— Request —
From the entries, copy every line that carries the string "potted".
· · · · ·
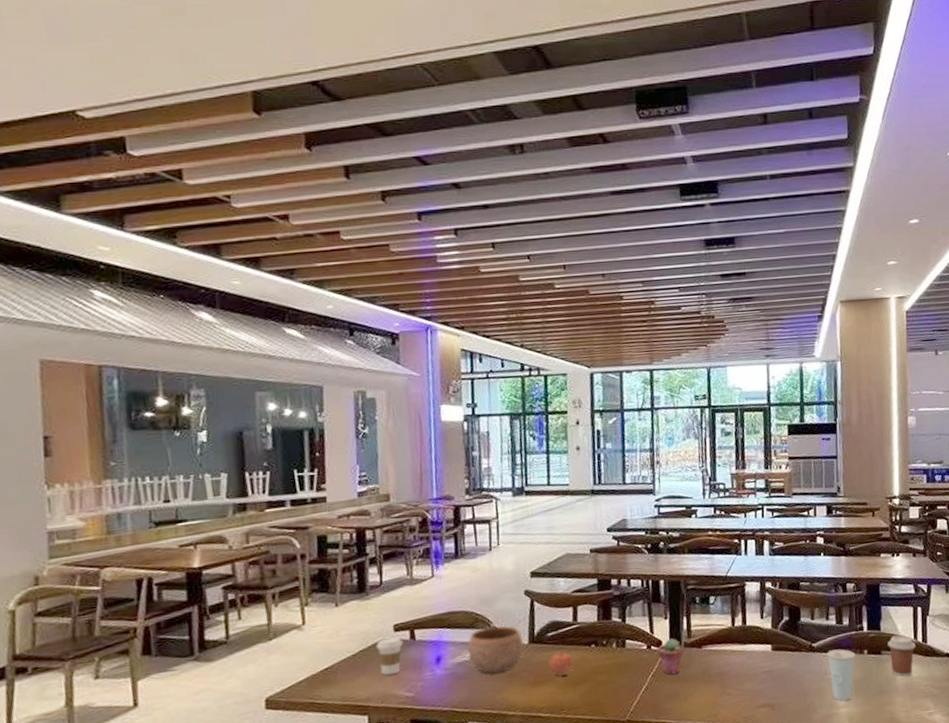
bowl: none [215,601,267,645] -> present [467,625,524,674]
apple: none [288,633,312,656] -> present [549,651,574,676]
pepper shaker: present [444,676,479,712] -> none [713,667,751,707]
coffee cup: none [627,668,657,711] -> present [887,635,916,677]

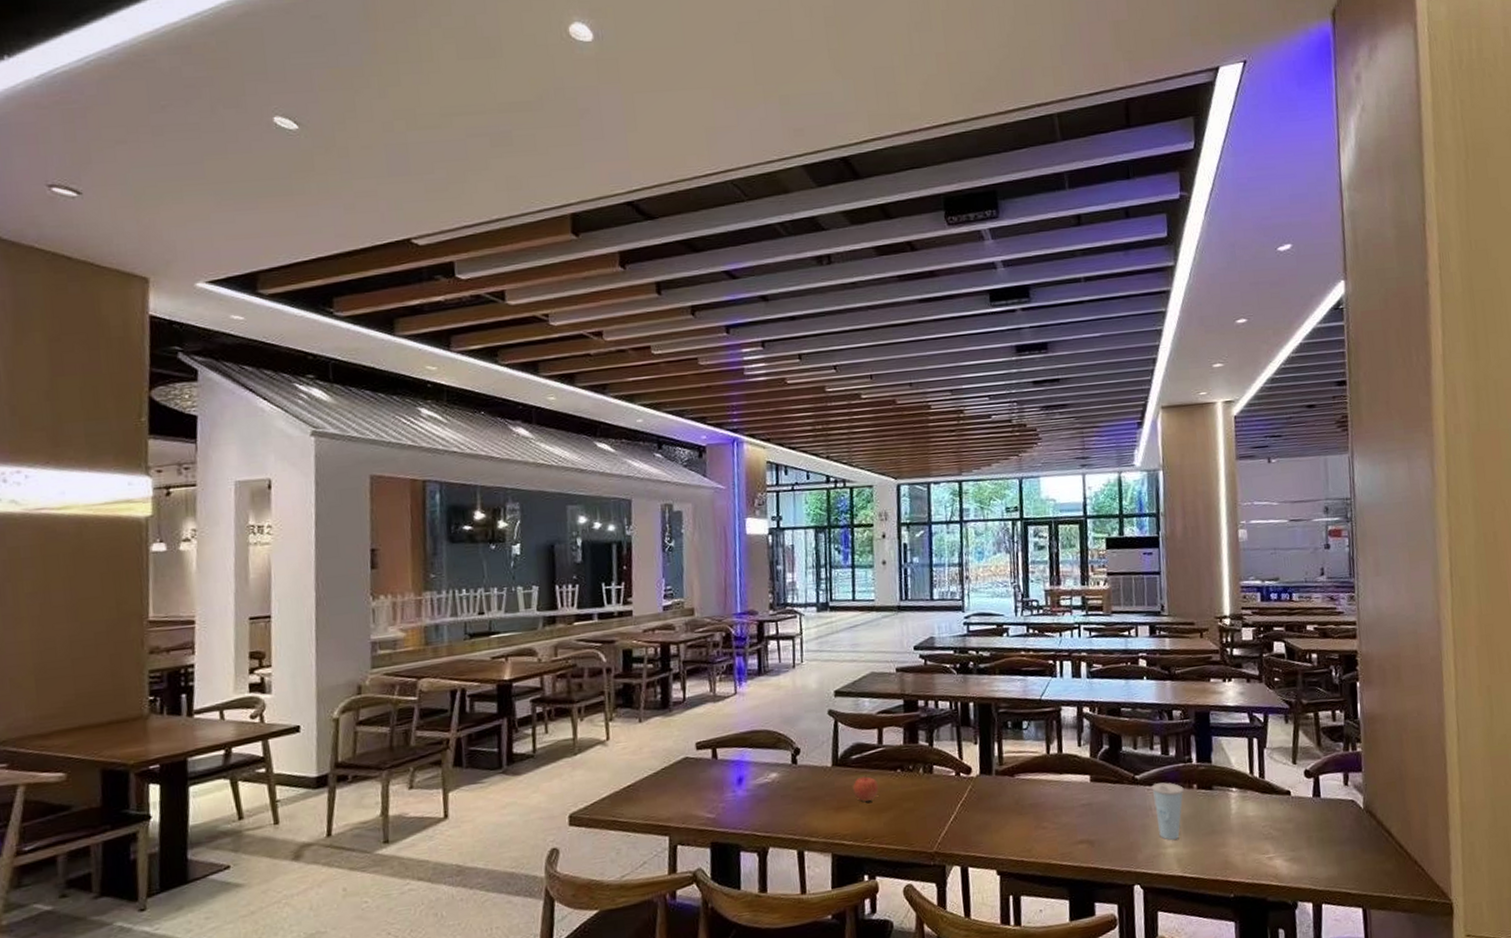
coffee cup: present [376,637,403,676] -> none [678,755,705,795]
bowl: present [467,625,524,674] -> none [769,746,827,797]
potted succulent: present [658,637,684,675] -> none [967,764,995,805]
coffee cup: present [887,635,916,677] -> none [1219,768,1252,816]

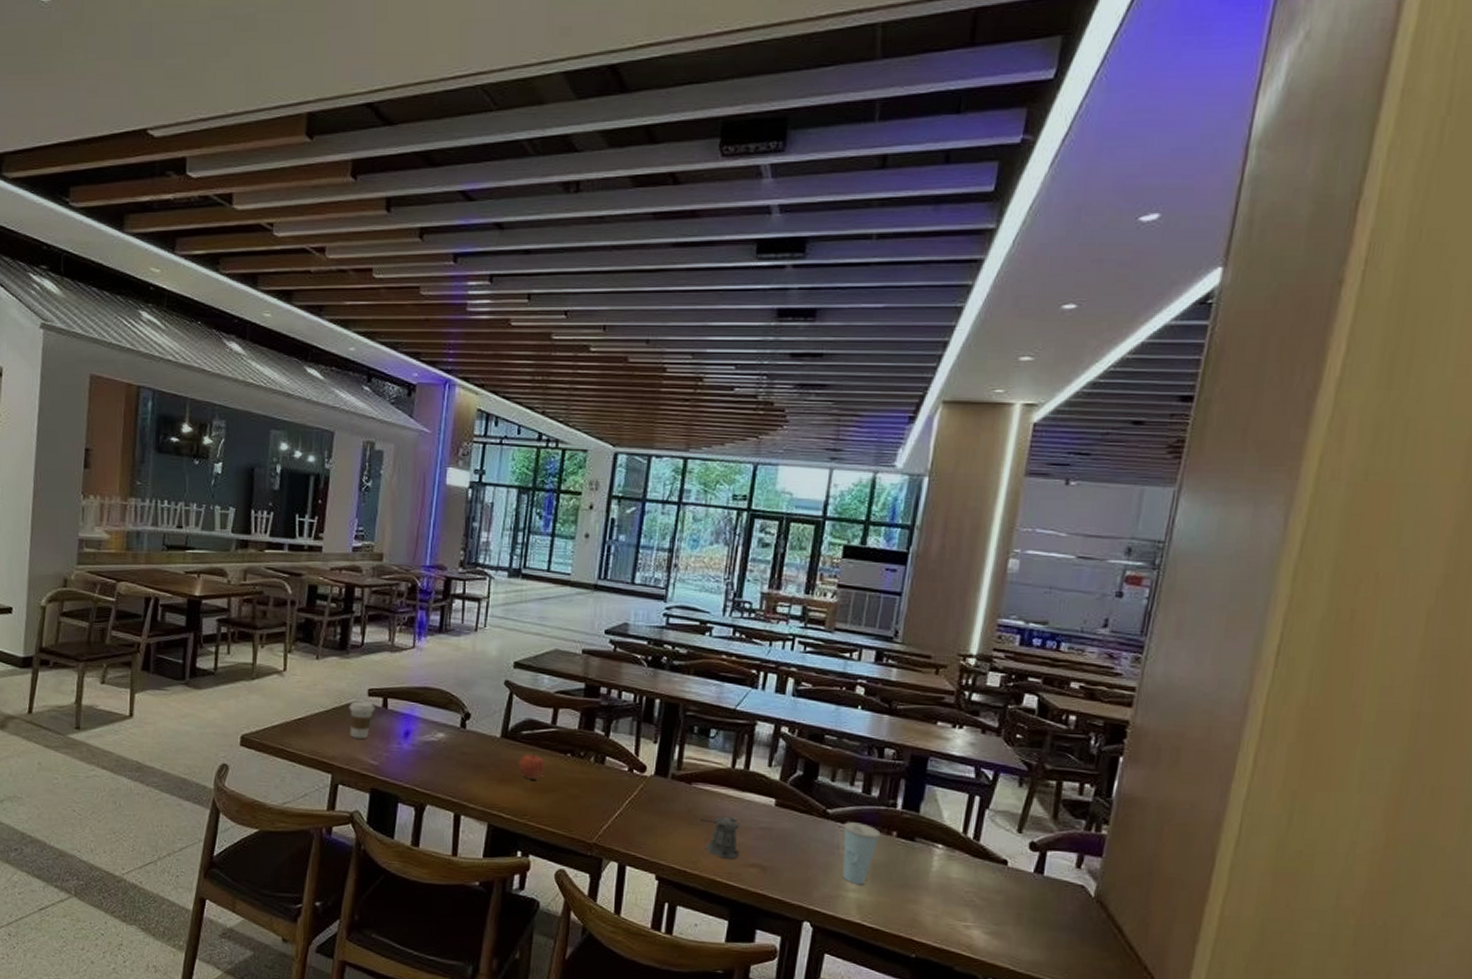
coffee cup: none [678,755,705,795] -> present [349,701,375,739]
pepper shaker: none [1027,799,1068,842] -> present [699,816,740,859]

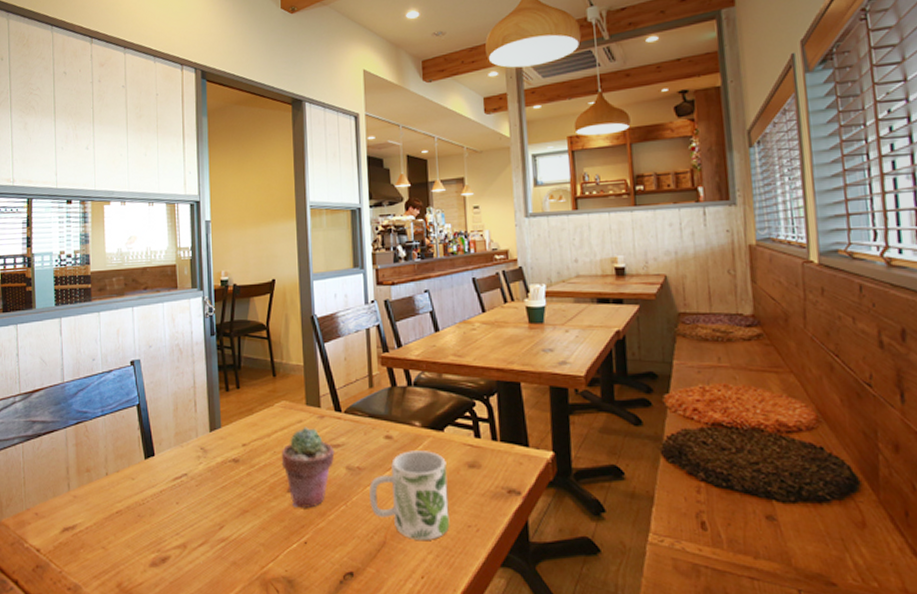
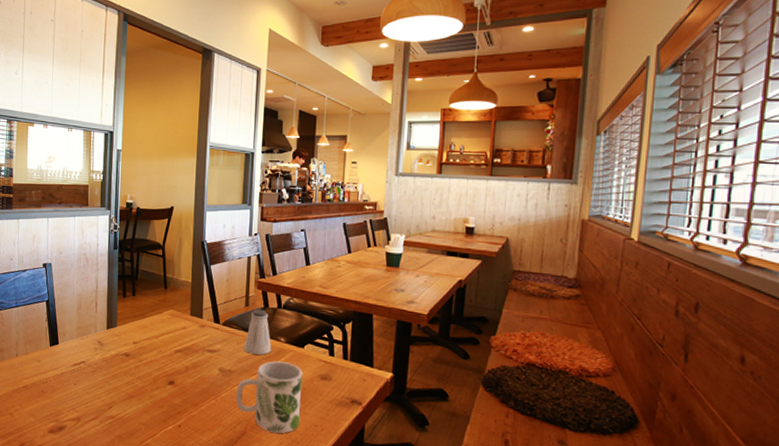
potted succulent: present [281,427,335,508] -> none [165,333,211,399]
saltshaker: none [372,389,406,444] -> present [244,309,272,355]

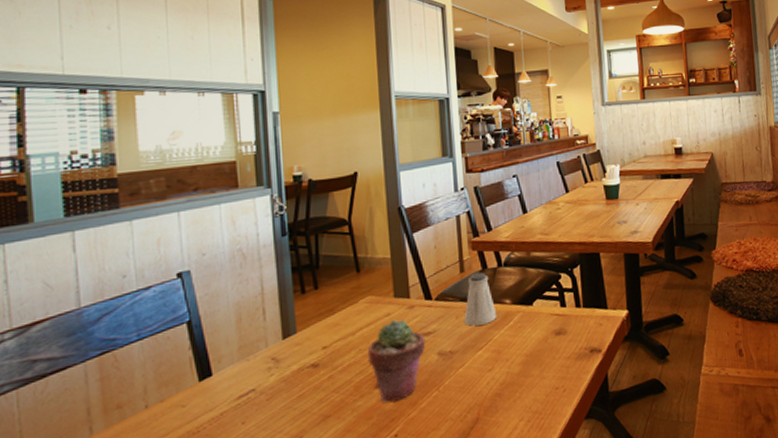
potted succulent: none [165,333,211,399] -> present [367,319,426,403]
mug: present [236,361,303,434] -> none [462,325,540,411]

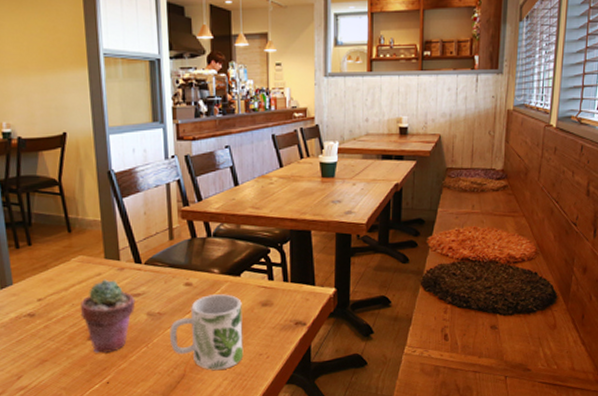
mug: none [462,325,540,411] -> present [170,294,244,370]
saltshaker: present [464,272,497,326] -> none [173,241,205,291]

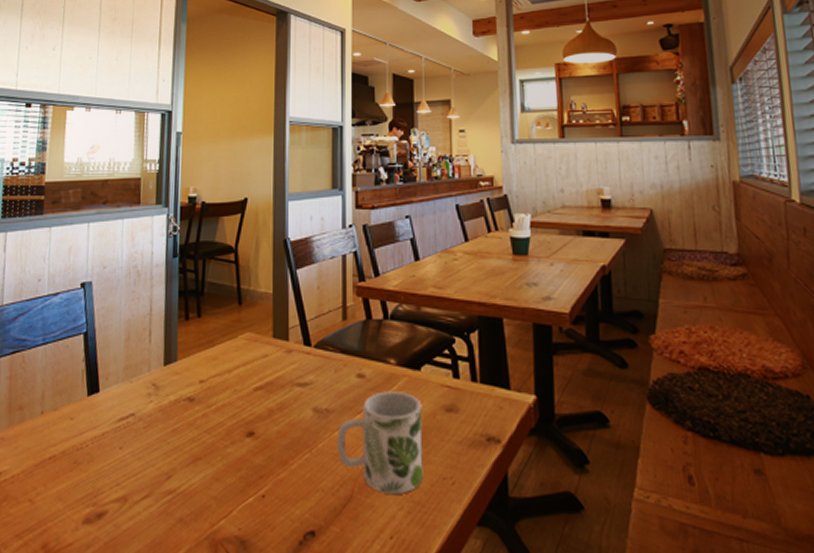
potted succulent: present [80,279,136,353] -> none [241,362,302,455]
· · · · ·
— Solution to this problem —
potted succulent: present [658,637,684,675] -> none [967,764,995,805]
potted succulent: present [281,427,335,508] -> none [165,333,211,399]
potted succulent: none [165,333,211,399] -> present [367,319,426,403]
potted succulent: present [80,279,136,353] -> none [241,362,302,455]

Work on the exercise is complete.